Today, students helped to tear down the team-built game elements on the field in anticipation of the arrival of official game elements. The high goal, pyramid, its top goal, the feeder station, and all prototypes (shooter, intake, indexer, conveyor) were taken apart. The wood has been taken to the outside shed area, and the metal and other pieces have been stored away. In addition, the field was cleaned and vacuumed, and the robots on the field were moved to one corner to allow for sufficient space for the driver to practice.
Meanwhile, students also removed vital electronics from the 2010 robot. The team helped remove its power distribution board, digital sidecar, spike relay, and compressor to store for (possible) future use. PWM wires, encoder wires, and miscellaneous screws and nuts were returned to their appropriate bin.
The team’s primary driver, Abhi Kumar, practiced driving around on the field. A circle was made on the field with tape for the driver to practice driving in circles. In addition, three frisbees were placed on the field as obstacles to practice driving around. The 2013 practice robot was used to drive around the field. For more security and safety, students attached pool noodles to the four sides of the robot to prevent scratches and damage in the case of collisions.
The team also continued manfacturing parts on the lathe and the mill. Students made two different kinds of spacers for the gearbox using the lathe. Additionally, the front roller tubes for the intake were manufactured on the lathe. The students plan to have these two tasks finished tonight.

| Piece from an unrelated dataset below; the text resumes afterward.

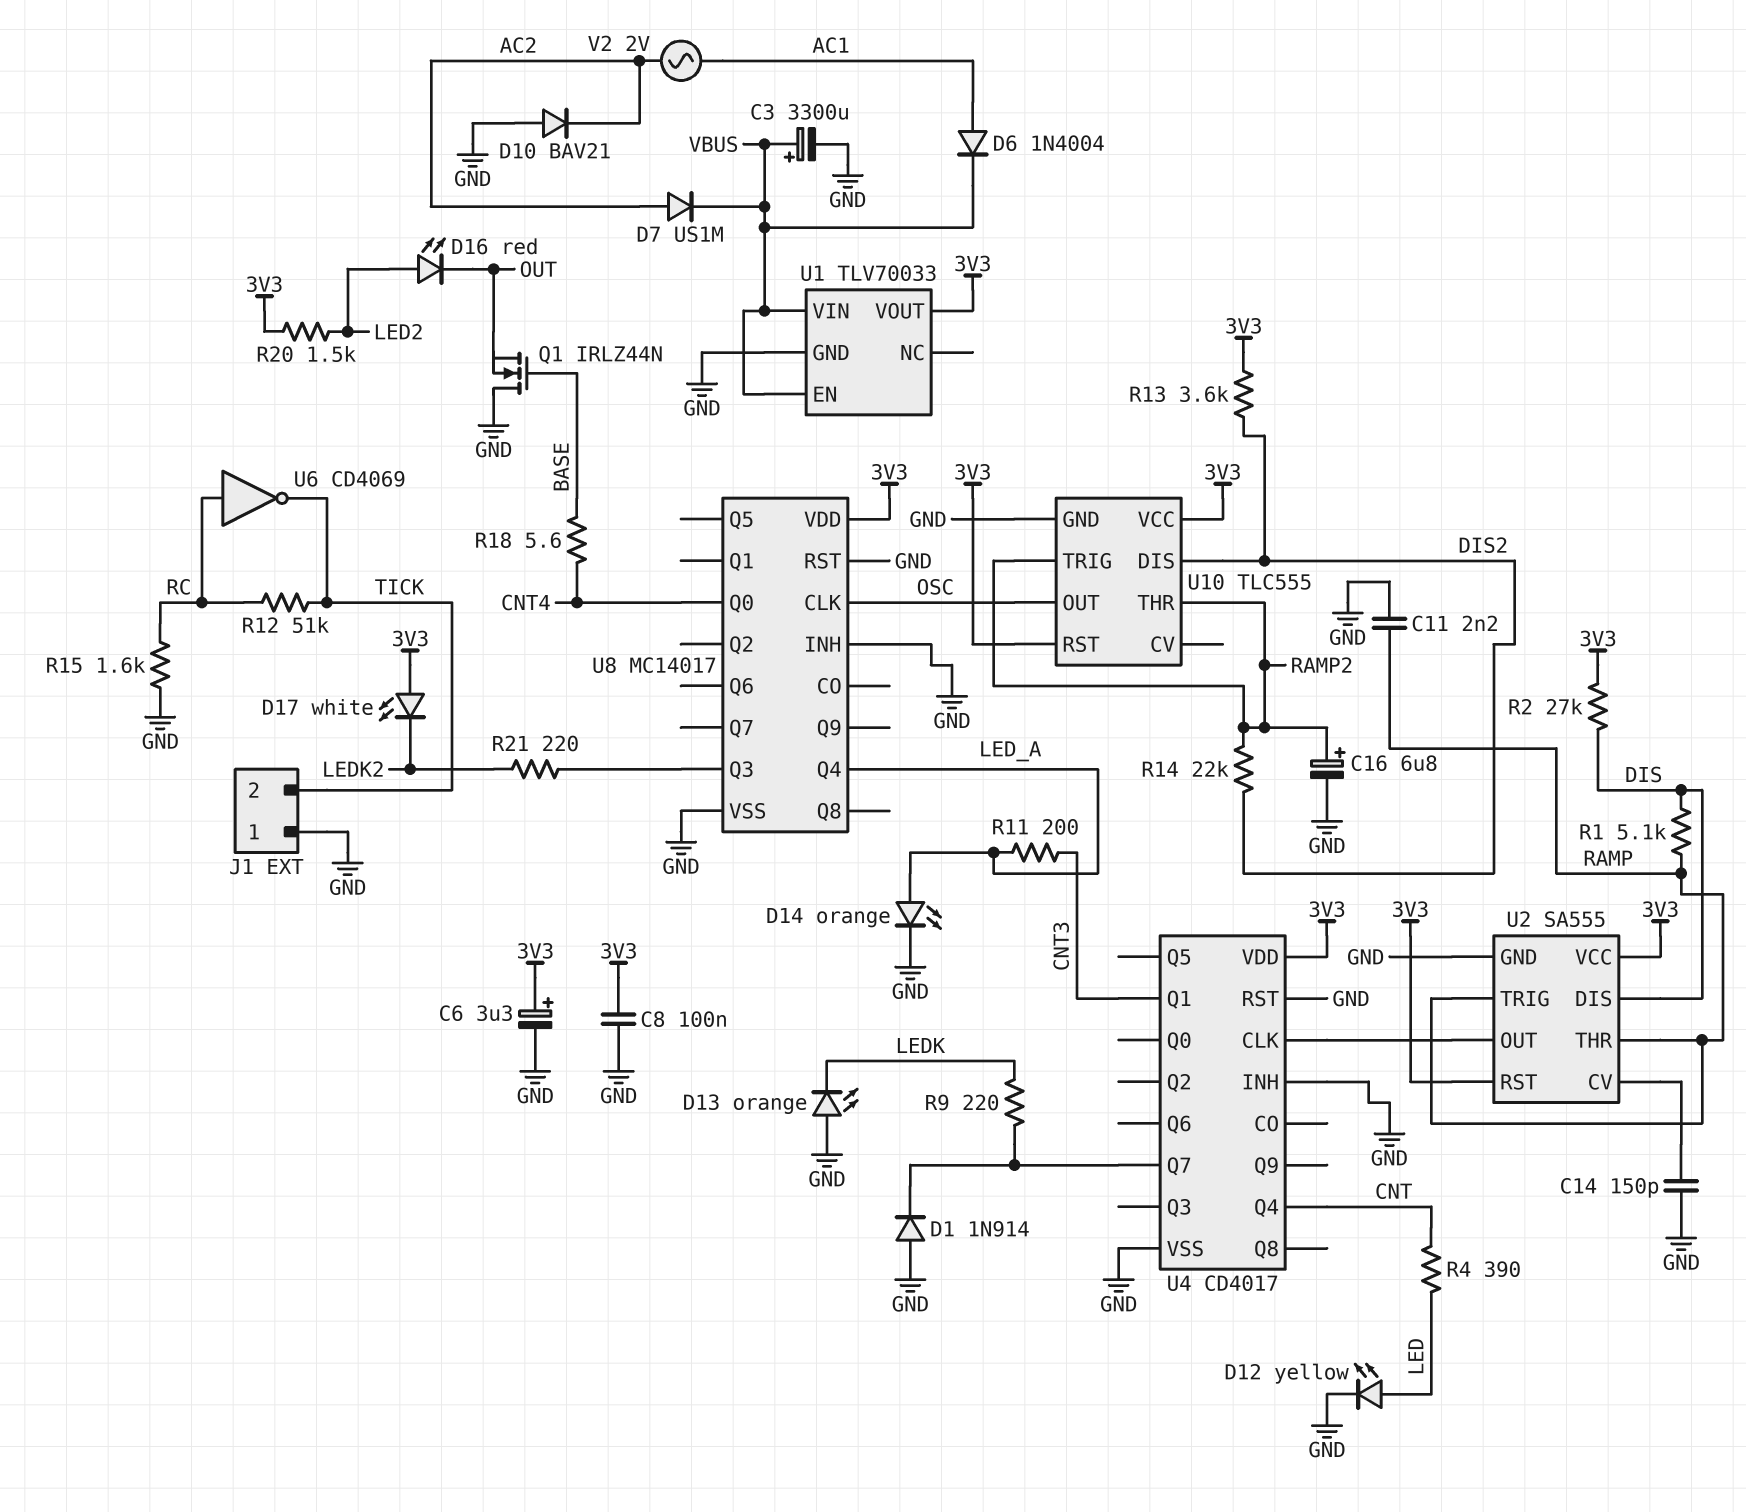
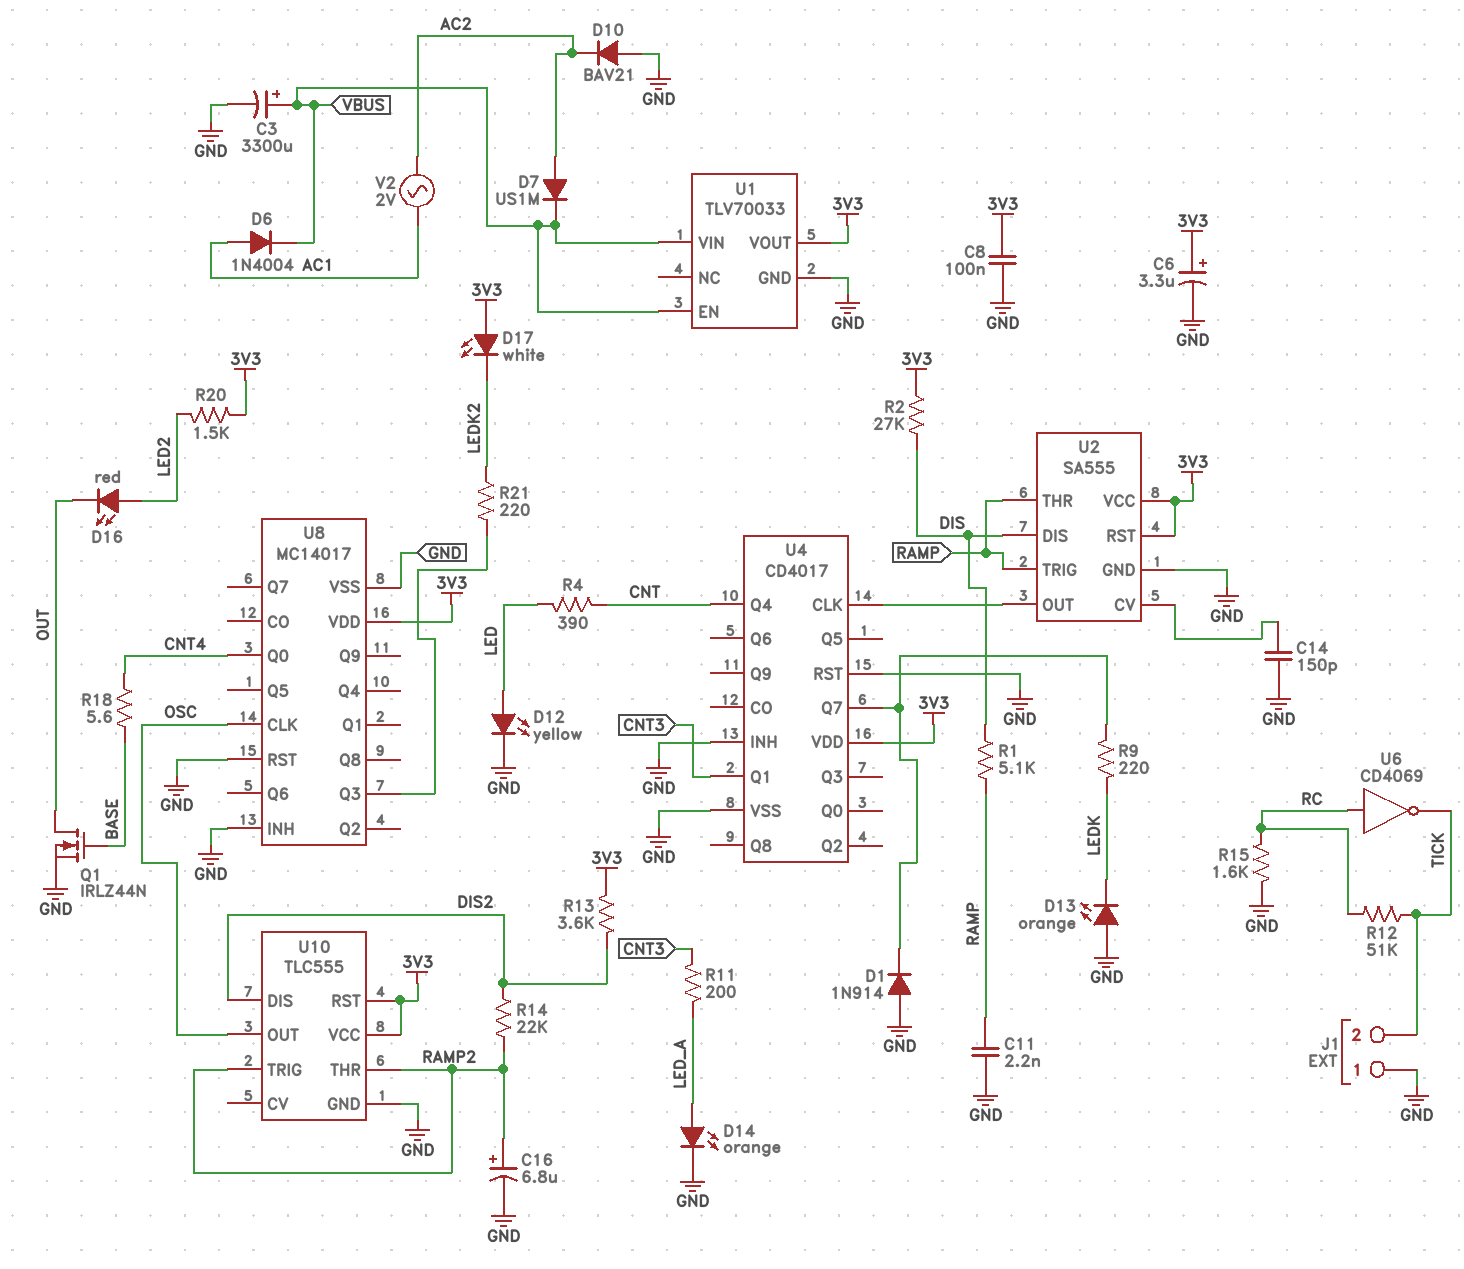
Q1: NMOS IRLZ44N (G BASE, D GND, S OUT) -> NMOS IRLZ44N (G BASE, D OUT, S GND)
U8 pin Q4: LED_A -> none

Meanwhile, other students used the mill to create “pockets” in the wooden bumper frames. These indents in the wood would later be used to attach the metal hinges.
Milling pockets in the bumper wood
The bumper frame wood and the CAD drawing
The programmers worked on implementing the shooter loader solenoid in the Shooter subsystem class. They also got the code for the 2013 robot ready for driver practice. They found that the deadband for the right joystick’s x-axis was too high (0.1). Also, there seems to be some odd and jumpy turning behaviors, which the programmers believe is caused by the cheesy drive command. The current deadband simply ignores joystick input if its value is less than the deadband value, so there is a jump in power when the joystick is moved above the threshold. Ideally, the programmers want to modify the drive code so that the power builds up after the joystick has been moved past the deadband.
Tomorrow, the programmers will investigate these problems in greater detail.